My question is this, we are going to the south of France in 30 days and I would very much like to not jiggle in my bikini lol I'm hoping that my dietary changes and smaller portions will help but I want to know the best workouts to burn fat? I am a size 8-10 but due to a little bit of a ponch and slight muffin top my jeans feel a little tighter than I would like lol Luckily when I do muscle exercises I see results fairly quickly, I just wanted to know any great techniques for this particular area. I do like cardio a lot but I have read on the forums that fat loss can be achieved with strength training as well. Also some advice on repetitions would be most helpful. I will work as hard as I can, I just don't want to be doing the wrong thing.

Thanks guy's x
 
Welcome to the forum! Well, you're sure not giving yourself much time, so don't expect drastic results, but you should be able to make a bit of headway if you stick with a plan for the next month. My suggestions would be (in order of importance :)):

1. stay in control of your portions!

2. strength train 3 days per week (whole-body)

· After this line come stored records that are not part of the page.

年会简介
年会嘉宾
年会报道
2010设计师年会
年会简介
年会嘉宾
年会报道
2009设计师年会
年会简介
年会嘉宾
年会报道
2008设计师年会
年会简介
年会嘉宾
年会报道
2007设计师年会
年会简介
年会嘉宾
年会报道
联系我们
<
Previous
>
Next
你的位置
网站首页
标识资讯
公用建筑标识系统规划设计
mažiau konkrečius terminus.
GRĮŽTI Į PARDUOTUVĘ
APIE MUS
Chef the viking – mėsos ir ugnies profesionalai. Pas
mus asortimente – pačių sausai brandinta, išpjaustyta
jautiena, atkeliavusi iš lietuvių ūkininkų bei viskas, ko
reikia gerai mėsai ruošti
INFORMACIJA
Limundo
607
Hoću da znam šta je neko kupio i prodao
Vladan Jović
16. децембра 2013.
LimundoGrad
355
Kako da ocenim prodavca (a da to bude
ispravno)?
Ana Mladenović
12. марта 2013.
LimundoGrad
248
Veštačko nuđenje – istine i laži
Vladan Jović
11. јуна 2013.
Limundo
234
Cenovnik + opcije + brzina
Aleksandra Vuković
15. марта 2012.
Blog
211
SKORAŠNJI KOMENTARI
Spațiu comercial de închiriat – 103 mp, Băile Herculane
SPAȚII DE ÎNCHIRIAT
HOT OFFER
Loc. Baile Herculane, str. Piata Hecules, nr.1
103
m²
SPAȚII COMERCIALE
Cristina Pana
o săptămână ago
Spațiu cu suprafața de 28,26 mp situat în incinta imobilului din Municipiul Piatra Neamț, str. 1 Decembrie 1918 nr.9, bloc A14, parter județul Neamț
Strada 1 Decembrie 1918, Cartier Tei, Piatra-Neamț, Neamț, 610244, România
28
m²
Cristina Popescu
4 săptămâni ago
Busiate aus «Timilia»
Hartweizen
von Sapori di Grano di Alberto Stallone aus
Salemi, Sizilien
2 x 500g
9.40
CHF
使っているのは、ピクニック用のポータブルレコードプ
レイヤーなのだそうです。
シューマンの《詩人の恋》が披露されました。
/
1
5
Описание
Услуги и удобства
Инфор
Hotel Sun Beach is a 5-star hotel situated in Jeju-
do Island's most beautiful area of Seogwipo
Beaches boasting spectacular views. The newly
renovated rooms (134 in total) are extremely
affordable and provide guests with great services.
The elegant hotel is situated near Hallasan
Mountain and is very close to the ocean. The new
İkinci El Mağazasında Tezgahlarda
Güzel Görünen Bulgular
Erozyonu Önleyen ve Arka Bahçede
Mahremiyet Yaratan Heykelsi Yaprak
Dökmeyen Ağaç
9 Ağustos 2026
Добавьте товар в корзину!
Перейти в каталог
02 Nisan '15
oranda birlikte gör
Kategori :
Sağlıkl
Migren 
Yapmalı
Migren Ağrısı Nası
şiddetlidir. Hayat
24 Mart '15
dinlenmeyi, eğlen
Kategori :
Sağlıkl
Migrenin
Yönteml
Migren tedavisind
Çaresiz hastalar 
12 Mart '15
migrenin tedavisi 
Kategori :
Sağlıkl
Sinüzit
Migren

3. some form of interval training 1-2 times per week (think HIIT, but don't push it too much since you're not used to it)

4. be active in your daily life as much as you can (go for walks, walk/bike to work, etc.).

One of the issues is that this would be a lot of exercise to take on all at once, so you really should be easing into it slowly. For some more information, here is a good thread:

http://training.fitness.com/weight-loss/training-fat-loss-51064.html
 
Hi there,

Thank you for your input! I aim to exercise every day, doing a mixture of cardio, yoga, and muscle workouts. As I said my body benefits from exercise quite quickly so hopefully I should be able to build up to harder workouts. My worry was that I wouldn't be doing enough of one type of exercise than another or that I was doing the wrong thing. Being that I'm quite slim anyway I wanted to tone up and burn the little bit of fat off around my lower midriff. I have read the link you sent me and it's very interesting, that's the kind of info that's really helpful as there can be a lot of contradictory advice out there!